UW Health Sports Medicine 

Beyond the Box: No. 17 Wisconsin 77, Nebraska 46


Feb. 26, 2013

Sam Dekker stole the show in No. 17 Wisconsin’s 77-46 dismantling of Nebraska on Tuesday, matching his career high and leading the Badgers with 19 points. The freshman came off the bench to spark an offensive outburst that put things out of reach early for the Huskers. Dekker checked in with the game tied at 8-8 midway through the first half and exited 7 1/2 minutes later with the Badgers in command and leading by 16 points. He finished the night 5-for-6 from the floor, including a 4-for-5 performance from 3-point range, and hit 5 of 6 attempts at the free throw line. In 22 minutes of action, he also contributed four assists, two rebounds, a block and a steal.

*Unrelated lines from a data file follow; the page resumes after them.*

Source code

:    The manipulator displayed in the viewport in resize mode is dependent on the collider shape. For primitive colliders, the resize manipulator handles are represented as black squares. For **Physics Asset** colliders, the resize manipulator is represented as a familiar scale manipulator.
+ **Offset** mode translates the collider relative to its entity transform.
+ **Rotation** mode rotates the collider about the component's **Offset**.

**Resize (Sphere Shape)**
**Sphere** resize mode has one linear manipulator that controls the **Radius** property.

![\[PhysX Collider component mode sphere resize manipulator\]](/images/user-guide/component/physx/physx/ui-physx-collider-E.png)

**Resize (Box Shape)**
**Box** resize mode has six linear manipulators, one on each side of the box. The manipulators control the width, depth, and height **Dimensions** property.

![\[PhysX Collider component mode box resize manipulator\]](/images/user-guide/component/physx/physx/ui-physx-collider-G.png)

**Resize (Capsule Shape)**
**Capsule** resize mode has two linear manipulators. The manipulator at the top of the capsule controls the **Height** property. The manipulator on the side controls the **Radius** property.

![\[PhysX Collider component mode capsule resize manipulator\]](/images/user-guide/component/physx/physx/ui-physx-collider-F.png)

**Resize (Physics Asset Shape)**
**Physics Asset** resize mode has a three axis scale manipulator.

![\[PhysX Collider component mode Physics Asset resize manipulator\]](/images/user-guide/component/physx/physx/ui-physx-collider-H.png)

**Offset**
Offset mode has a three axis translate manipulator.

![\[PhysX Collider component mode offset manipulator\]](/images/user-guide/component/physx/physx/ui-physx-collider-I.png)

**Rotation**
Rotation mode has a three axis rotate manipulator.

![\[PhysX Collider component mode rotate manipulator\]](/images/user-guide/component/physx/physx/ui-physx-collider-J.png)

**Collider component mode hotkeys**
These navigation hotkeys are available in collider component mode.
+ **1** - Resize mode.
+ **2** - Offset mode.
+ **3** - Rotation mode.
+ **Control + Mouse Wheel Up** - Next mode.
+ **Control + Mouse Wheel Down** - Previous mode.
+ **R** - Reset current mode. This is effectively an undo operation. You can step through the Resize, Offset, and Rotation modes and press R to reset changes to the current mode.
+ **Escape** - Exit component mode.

Ben Brust’s spot on the highlight reel is usually reserved for examples of his 3-point shooting prowess. Brust’s well-documented range didn’t factor in to his best play of Tuesday’s win, though. Instead of gunning from deep, Brust rocked the rim from point-blank range. After picking away a steal from Nebraska’s Dylan Talley early in the second half, Brust took things into his own hands and threw down a one-handed slam that brought a little heat into the Kohl Center on a cold February night.

The Badgers jumped out to a 6-0 lead when Traevon Jackson and Ben Brust cashed back-to-back 3-pointers to open the game, but UW went on to miss four of its next five shots and watch the Huskers take a 10-8 lead. That’s when Brust answered by burying another trey, and the Badgers never looked back. UW hit five straight from distance over a span of 6:23, as George Marshall, Dekker, Mike Bruesewitz and then Dekker again followed Brust’s lead. That gave UW a 15-point lead with just over 7 minutes remaining in the first half. The trifectas jump-started a 24-2 run that had the Badgers leading by 21 at the break.

Where to start… much like the scoreboard, the stat sheet was all Badgers in this one. UW’s work on both ends of the floor was evident in the efficiency margin between the two teams, which stood at +0.51. In other words, the Badgers averaged a half-point more per possession than the Huskers. UW was ultra-efficient in averaging 1.22 points per possession while, defensively, allowing the Huskers an extremely low 0.71 points per trip.